Experts discuss the benefits of geographical indications and the support needed to make them work
Geographical indications (GIs) increase revenues for local producers and satisfy the needs of more conscious and demanding customers, but developing countries need support to implement GIs, according to a panel that included experts from the International Trade Centre (ITC), meeting at the 4th Global Review of Aid for Trade at the World Trade Organization in Geneva on 9 July. A GI signals a link not only between a product and its specific place of origin, but also with its unique production methods and distinguishing qualities. GIs are often a key to higher and more stable export earnings, and can make a positive contribution to rural development, the preservation of diversity, the quality of products and local jobs.

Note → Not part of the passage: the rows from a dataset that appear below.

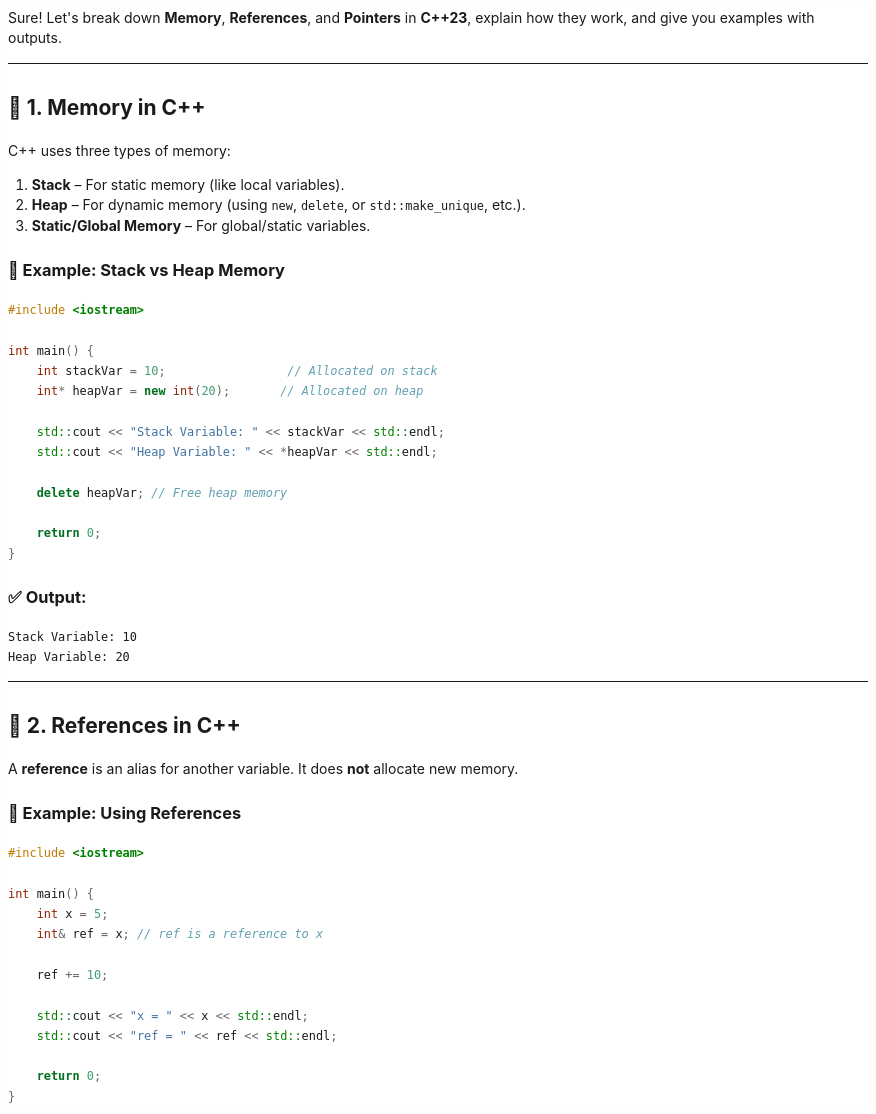 Sure! Let's break down **Memory**, **References**, and **Pointers** in **C++23**, explain how they work, and give you examples with outputs.

---

## 🔹 1. Memory in C++

C++ uses three types of memory:
1. **Stack** – For static memory (like local variables).
2. **Heap** – For dynamic memory (using `new`, `delete`, or `std::make_unique`, etc.).
3. **Static/Global Memory** – For global/static variables.

### 🔸 Example: Stack vs Heap Memory
```cpp
#include <iostream>

int main() {
    int stackVar = 10;                 // Allocated on stack
    int* heapVar = new int(20);       // Allocated on heap

    std::cout << "Stack Variable: " << stackVar << std::endl;
    std::cout << "Heap Variable: " << *heapVar << std::endl;

    delete heapVar; // Free heap memory

    return 0;
}
```

### ✅ Output:
```
Stack Variable: 10
Heap Variable: 20
```

---

## 🔹 2. References in C++

A **reference** is an alias for another variable. It does **not** allocate new memory.

### 🔸 Example: Using References
```cpp
#include <iostream>

int main() {
    int x = 5;
    int& ref = x; // ref is a reference to x

    ref += 10;

    std::cout << "x = " << x << std::endl;
    std::cout << "ref = " << ref << std::endl;

    return 0;
}
```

Speaking at the meeting, Massimo Vittori, Managing Director of OrigGIn, the Organization for an International Geographical Indications Network, said: ‘There’s a growing interest for GIs at the global level. 178 GIs are currently protected in India, 400 in Central and South America, and the first GIs have now been registered in Africa. Not only are GIs a vehicle to preserve local “savoir faire” but they also reduce rural exodus and contribute to social cohesion.’
Kampot Pepper from Cambodia is one product which has benefitted from GIs. Lay Nguon, President of Kampot Pepper, told delegates at the meeting that there were many challenges in establishing GIs in Cambodia but the benefits have far outweighed the difficulties, and in four and a half years, since the GI was set up, the turnover of the producer group has increased four-fold: ‘The promotion and development of GI is a tool for regional promotion and also for protecting our own heritage. It has allowed better collaboration amongst producers, market operators and authorities and has improved quality and control systems.’
There is a considerable need for financial and technical assistance to ensure the sustainability of GIs in developing countries, said Cécé Kpohomou, Programme Manager at the African Intellectual Property Organization (AIPO).
Jacky Charbonneau, Chief of Enterprise Competitiveness at ITC, said: ‘GIs maximise the added value of exports for the benefit of rural communities. They are a powerful differentiation factor for products in national and international markets, and can provide a competitive advantage. However, little can be done without the availability of adequate financial resources to market and sell GI products.’
Alessandro Tonoli, Policy Officer, Intellectual Property and Public Procurement at the EU Commission, said that the EU can provide technical co-operation on GIs, including providing training for administrative and judicial staff and increasing awareness amongst potential right-holders: ‘GIs can be an option within the reach of small producers to be successful in world markets. They can create value for local rural communities in developing countries through products that are deeply rooted in tradition, culture and geography. GIs also have the potential to enhance economic rewards for sustainable production through traditional methods.’
‘GIs are at the crossroads of various issues,’ said Jean-Claude Chesnais, Programme Manager at AFD, the French Agency for Development. ‘They are an instrument of development, they help improve quality and can aid the fight against poverty. They allow isolated populations to facilitate contacts with buyers, add value to the originality of producers and improve the quality of production.’
The panel discussed the importance of monitoring, marketing and protecting GIs, and ensuring that producers and enterprises in a GI region work together. Alexander Riveros, Trade Law Associate Expert at ITC, said: ‘Successful GIs needs to be measured over the long term, therefore we aim at strengthening producer organizations and institutional structures and making sure that effective legal protection, with a solid national regulatory framework, is in place to protect GIs.’